# Maverick ET732



## hfactor (Jun 4, 2011)

So after reading all the posts about accurate temperature readings, I purchased a Maverick ET732 digital thermometer.  The meat probe is self explanatory, but where do I place the smoker probe?  Some have recommended a block of wood with a hole drilled in it, others have suggested potatoes.  My question is what is the best location for the probe to measure smoker unit temperature?


----------



## bowhuntr09 (Jun 4, 2011)

Mine came with a springy type clip that you clip between the bars of the grate. In my WSM I try to place it in the center of the top grate. I think towards the edges is too close to the direct heat coming up the sides. I have only used mine for 2 smokes so far but I love it.
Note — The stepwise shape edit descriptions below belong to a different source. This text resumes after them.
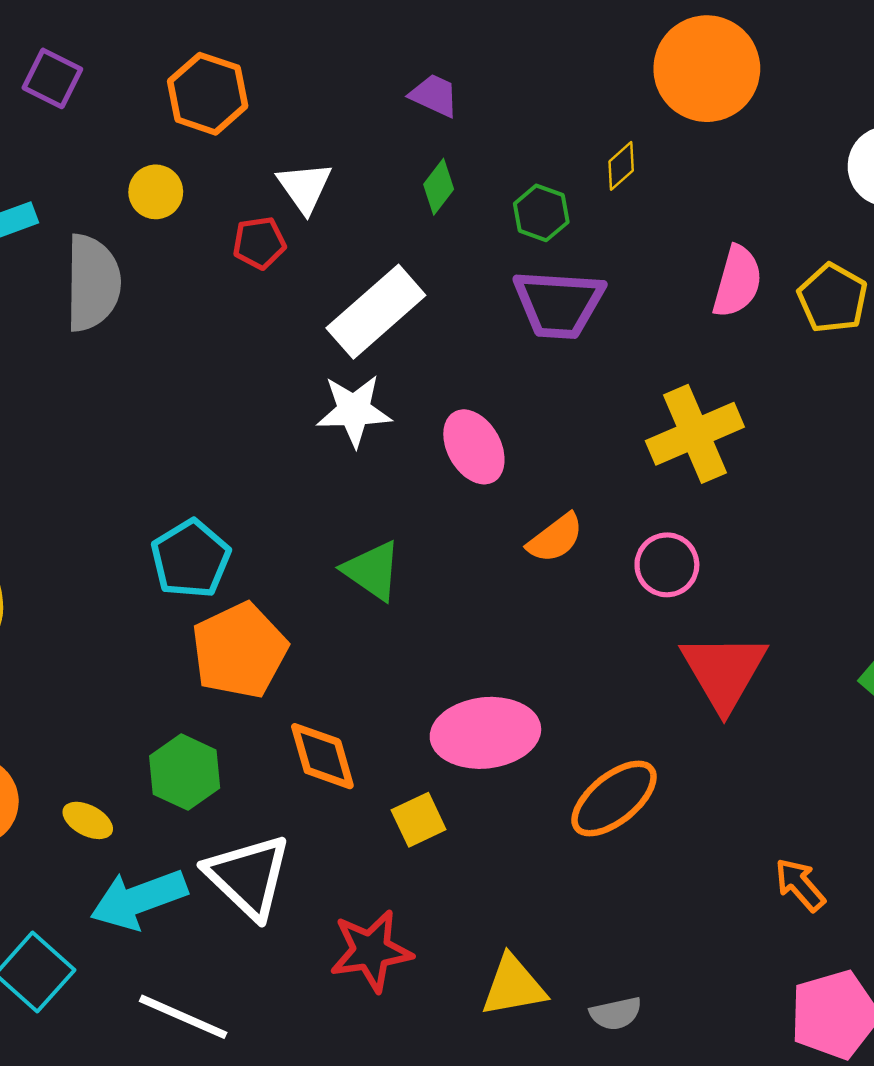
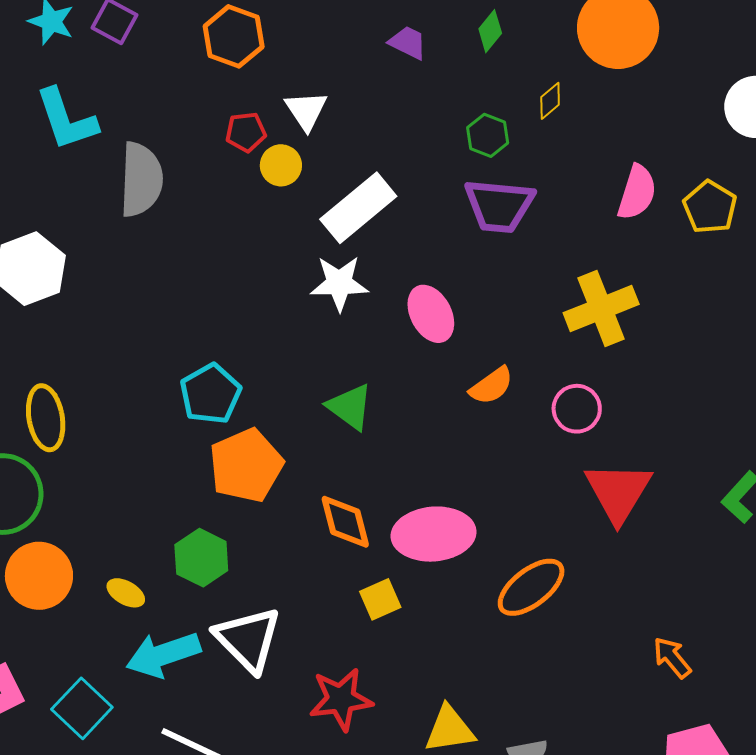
green diamond: (439, 187) -> (490, 31), moved
yellow circle: (156, 192) -> (281, 165), moved
red pentagon: (259, 243) -> (246, 132), moved
orange diamond: (322, 756) -> (345, 522), moved

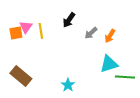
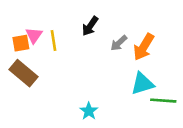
orange arrow: (110, 36) -> (144, 47), size x1.5
brown rectangle: (21, 76) -> (24, 73), moved

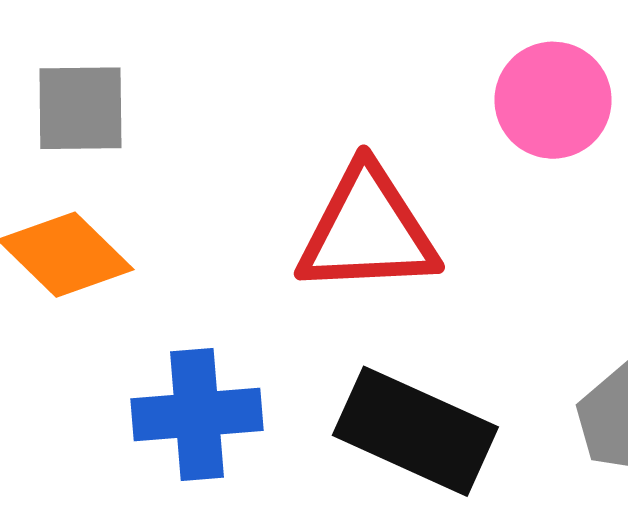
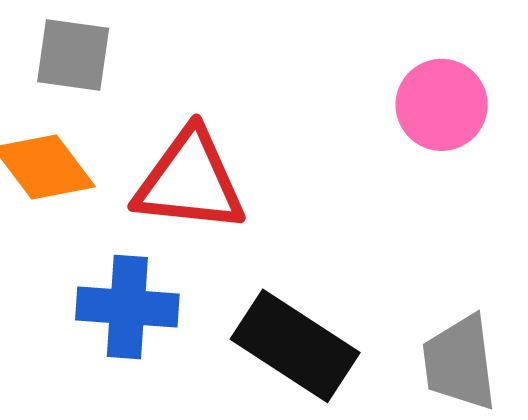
red triangle: (367, 231) -> (190, 181), moved

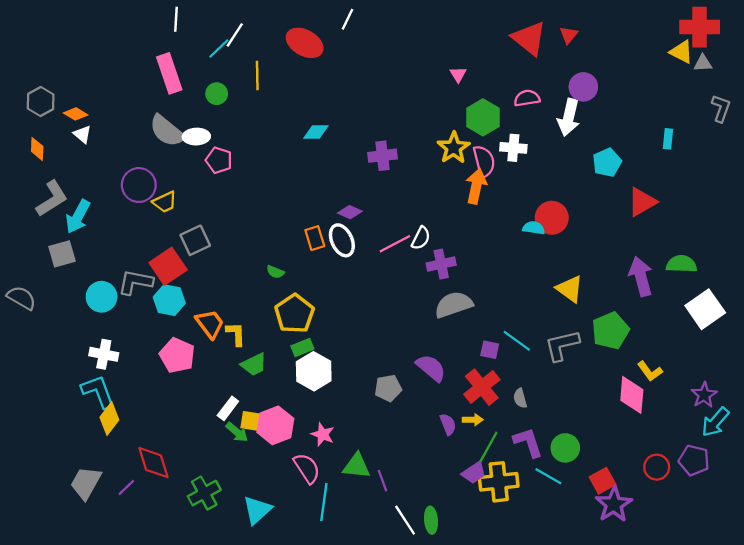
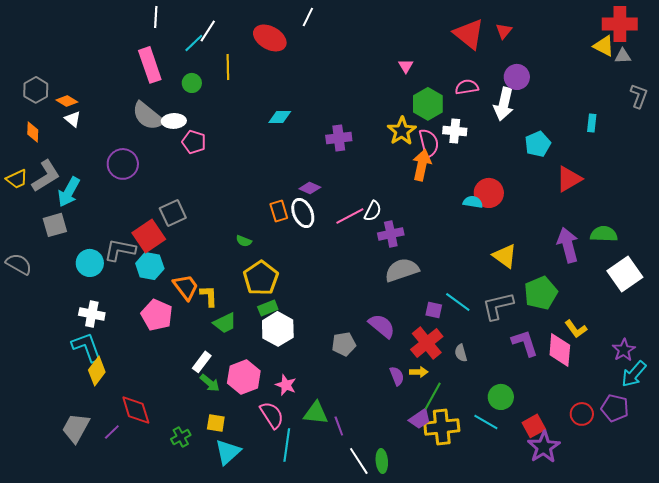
yellow trapezoid: (165, 202) -> (17, 179), moved
yellow square: (250, 421) -> (216, 423), moved
purple L-shape: (528, 442) -> (525, 343), moved
green cross: (204, 493) -> (181, 437), size x0.7

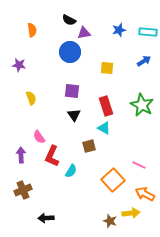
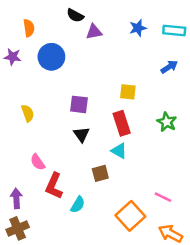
blue circle: (70, 52) -> (51, 57), moved
purple star: (19, 65) -> (13, 57), moved
yellow square: (107, 68) -> (128, 92), moved
green star: (142, 105) -> (167, 122), size x0.7
purple arrow: (21, 155) -> (16, 198), moved

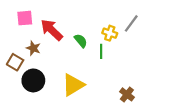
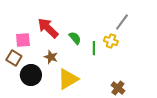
pink square: (25, 18) -> (23, 40), moved
yellow cross: (110, 33) -> (111, 41), moved
brown star: (33, 48) -> (51, 57), moved

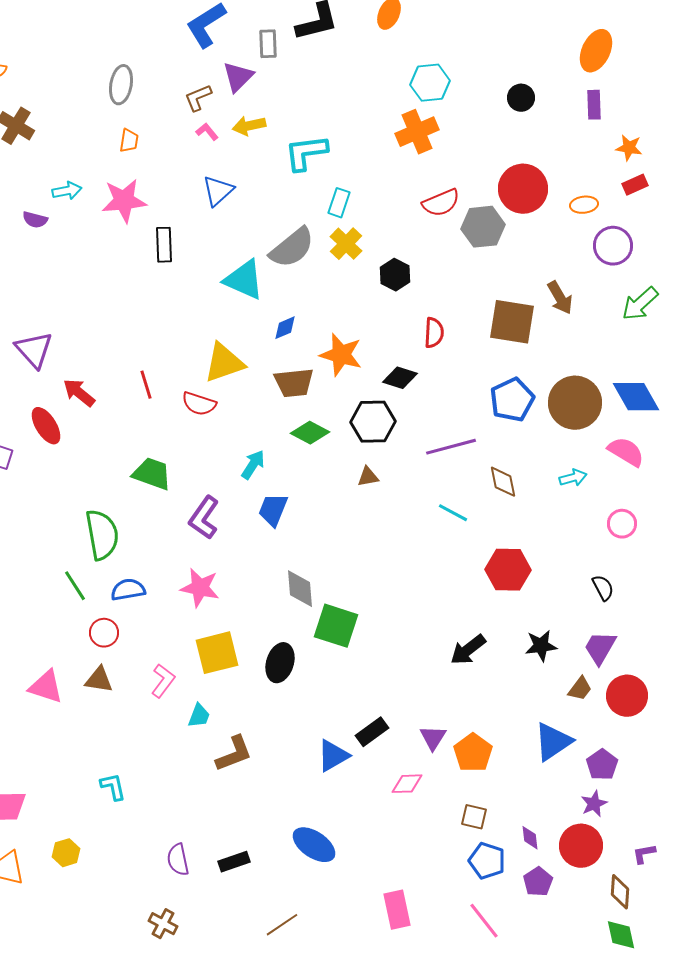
I ordered mine from Todd at http://www.amazenproducts.com/, great service!!!


----------



## adiochiro3 (Jun 4, 2011)

Set the probe at grate level either through a potato or block of wood so it is not touching the metal grate or smoker sides to get an accurate cook temp reading.


----------



## hfactor (Jun 4, 2011)

Obviously the tip of the probe must be exposed to the air within the smoker, if I use a potato, then slip the probe completely through the potato...


----------



## venture (Jun 4, 2011)

I use a wood contraption I made with holes drilled at different heights.  I place the probe at about the height of the center of whatever meat I am cooking.  Having an offset smoker, I use two therms to check temps at the left and right of the pit to be sure I have relatively even temps across the grate. 
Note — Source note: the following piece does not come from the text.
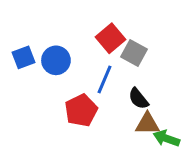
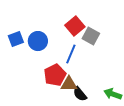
black semicircle: (138, 99) -> (80, 94), moved
brown triangle: (147, 124) -> (69, 84), moved

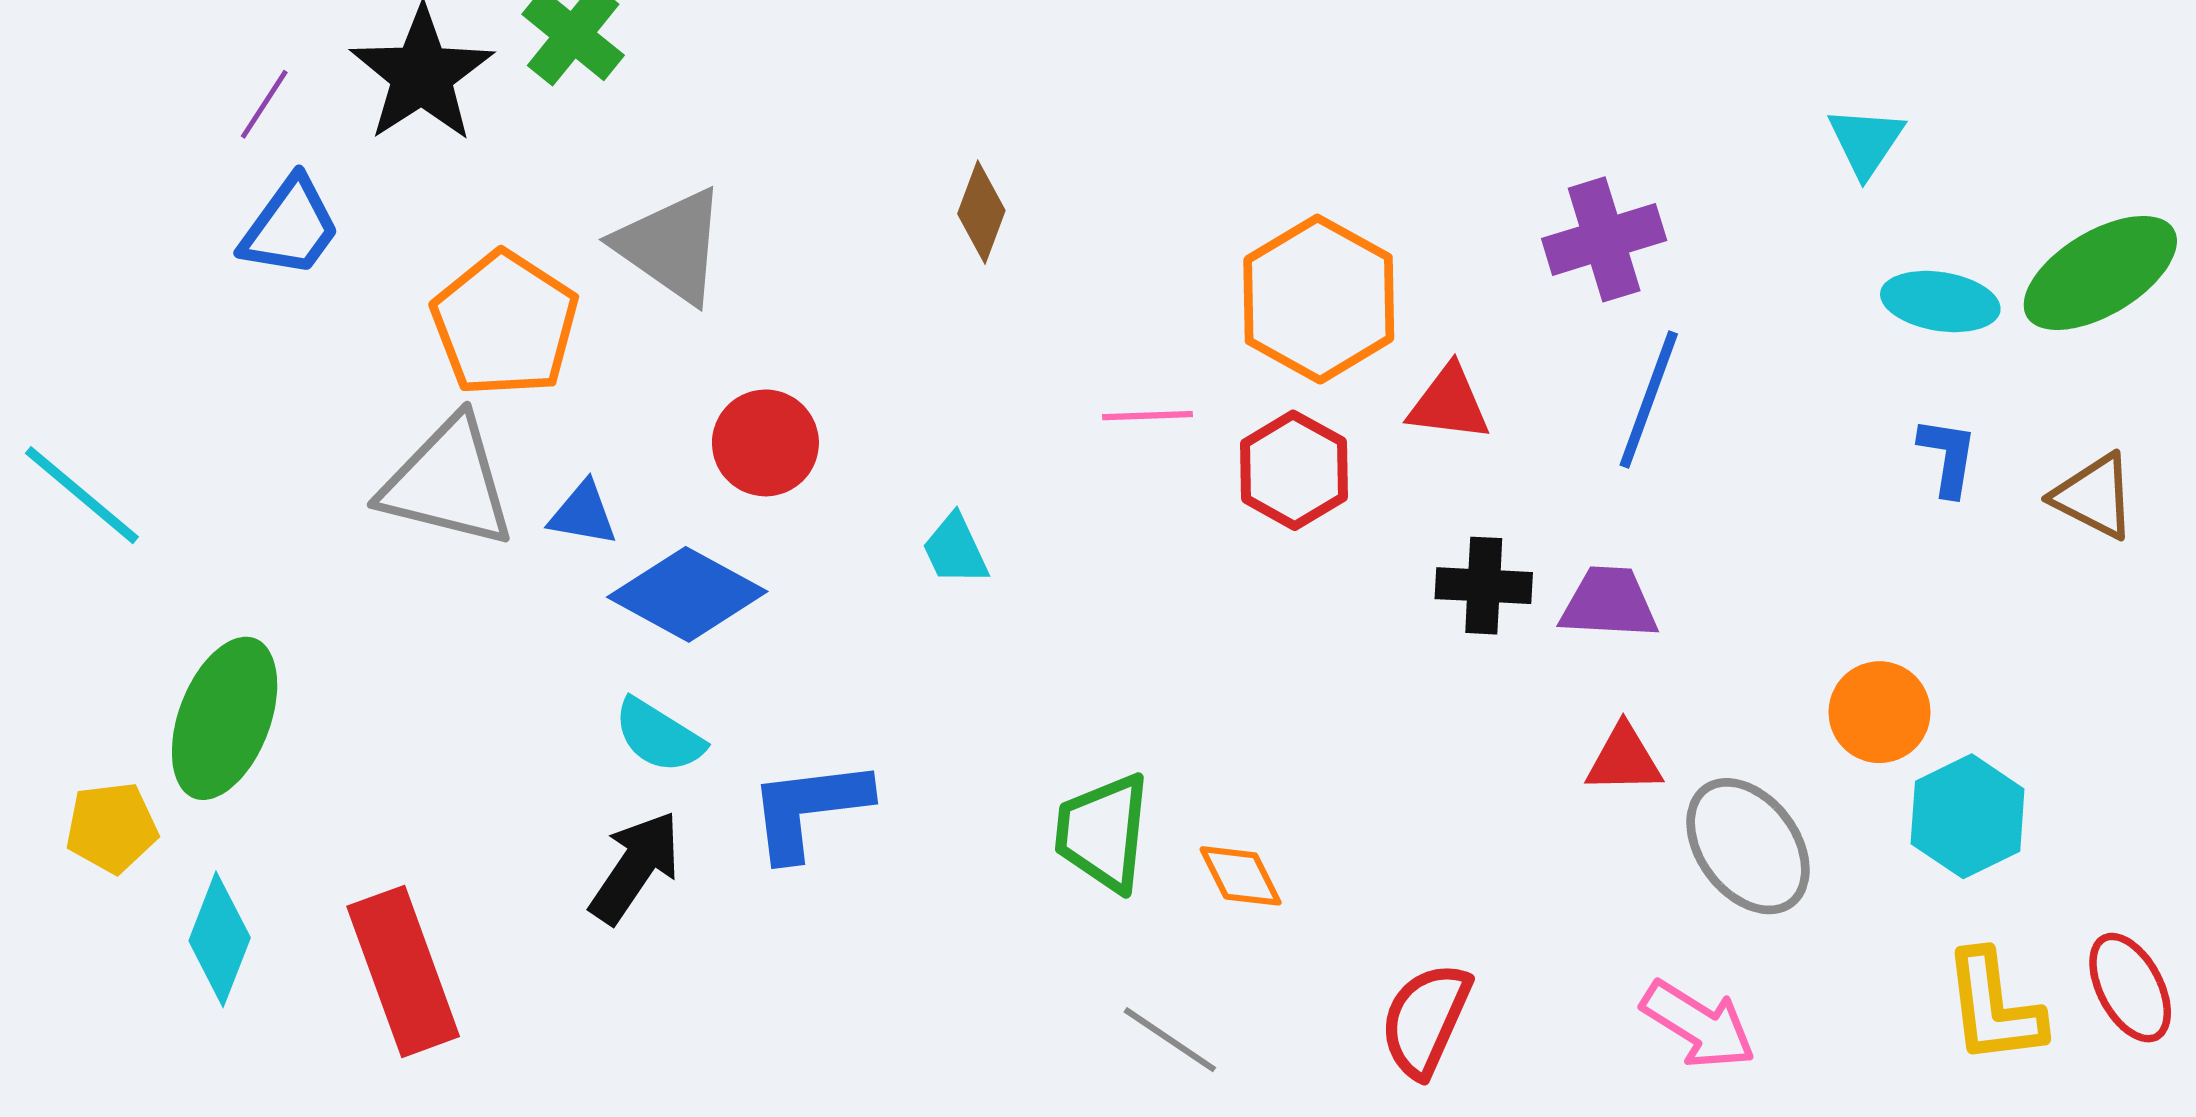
Good luck and good smoking.


----------



## tjohnson (Jun 4, 2011)

I use a potato on the rack I am smoking on.

If there is more than one rack, I shoot for the middle rack

Todd


----------



## wraunch (Jun 12, 2011)

Any idea where I could find an ET-732 at a retail store?


----------



## fpnmf (Jun 12, 2011)

I keep mine in a little wedge of wood,,,hahhahahahahaha


----------



## venture (Jun 12, 2011)

So I guess that is Wedgwood?

Good luck and good smoking.


----------



## tjohnson (Jun 12, 2011)

wraunch said:


> Any idea where I could find an ET-732 at a retail store?




Maverick ET-732 = $59.99

Free Shipping

Delivered by Father's Day

Use Coupon Code = ET732SHIP to get free shipping

Todd

http://www.amazenproducts.com/


----------



## wraunch (Jun 13, 2011)

I just bought an AmazeNsmoker and the ET-732.  The thermometer is for my dad's bday and I'll give him the smoker for Father's day.  I plan on helping him smoke a brisket with it on Sunday.  I'll be looking for all your tips on smoking a brisket using both of these new items this week!


----------



## jefrox01 (Jun 20, 2011)

I have the cheaper model maverick..and I just use the metal clip that it came with...is that a bad thing to do?


----------



## venture (Jun 20, 2011)

The metal clip works fine.  Some of old farts started off with wood, potatoes, chunks of bread, corks, whatever.  LOL

Good luck and good smoking.


----------



## scarbelly (Jun 20, 2011)

Venture said:


> The metal clip works fine.  Some of old farts started off with wood, potatoes, chunks of bread, corks, whatever.  LOL
> 
> Good luck and good smoking.


Hey I resemble that comment!!


----------